Reputation: 724
I have a table that contains ~1mil rows that looks like so
GROUP | ID
A AED12
A 6D04K
A AED12
B VFR54
B VFR54
B 9KMN2
B AED12
C 9KMN2
C 9KMN2
C VFR54
I would like to have an output that counts the number of duplicates that is grouped by 'GROUP' WHILE also seeing which 'IDs' are present across multiple groups (reference 'AED12' that is in both GROUP A and B).
I am using this query for first question of duplicates across each group
select GROUP, ID, count(ID)
from TABLE1
group by GROUP, ID
having count(ID) > 1
;
output of query above
GROUP | ID | COUNT
A AED12 2
B VFR54 2
C 9KMN2 2
I would like to sum the number of duplicates per group (how many dups are in Group A, B, etc.) which would like so (made up #s for example purposes)
GROUP | Sum of Dups IDs
A 2134
B 23321
C 11235
While also identifying which IDs are present in more than one group and count how many are present across the groups. Output would be something like a case when field that says is ID present in more than 1 group, if so 'true', if not - 'false'. Still thinking about how to count/group what the output would look like since there are million plus rows..
Any help would be much appreciated - new to Snowflake.
Upvotes: 2
Views: 1613
Reputation: 1269503
You can count the number of different groups an id appears in using window functions and then aggregate.

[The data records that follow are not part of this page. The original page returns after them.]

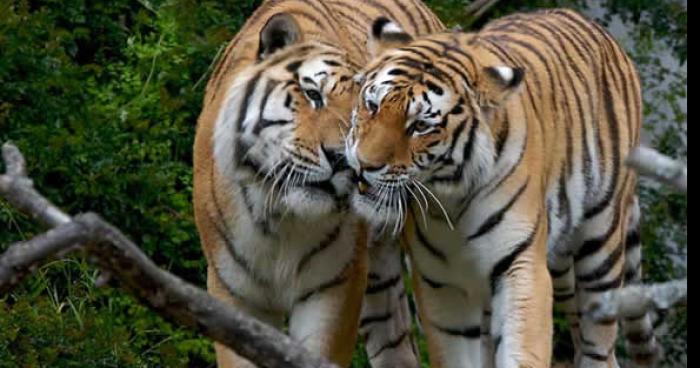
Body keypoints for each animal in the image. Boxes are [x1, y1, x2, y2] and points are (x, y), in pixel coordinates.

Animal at [191, 1, 442, 366]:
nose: (341, 159)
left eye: (365, 112)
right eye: (313, 95)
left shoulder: (335, 286)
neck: (279, 218)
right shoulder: (232, 292)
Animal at [348, 8, 660, 368]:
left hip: (601, 242)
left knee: (600, 342)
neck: (450, 201)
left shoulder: (521, 266)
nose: (363, 165)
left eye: (421, 126)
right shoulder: (440, 281)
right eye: (372, 105)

Here is an example counting singletons and pairs:
select group,
count(*) as num_elements,
count_if(num_groups = 1) as num_onesies,
count_if(num_groups = 2) as num_twosies
from (select t.*,
count(*) over (partition by id) as num_groups
from table1 t
) t
group by group;
EDIT:
If you have duplicates, it is probably best to remove them before doing the above processing:
select group,
count(*) as num_elements,
count_if(num_groups = 1) as num_onesies,
count_if(num_groups = 2) as num_twosies
from (select t.*,
count(*) over (partition by id) as num_groups
from (select distinct group, id
from table1 t
) t
) t
group by group
Upvotes: 2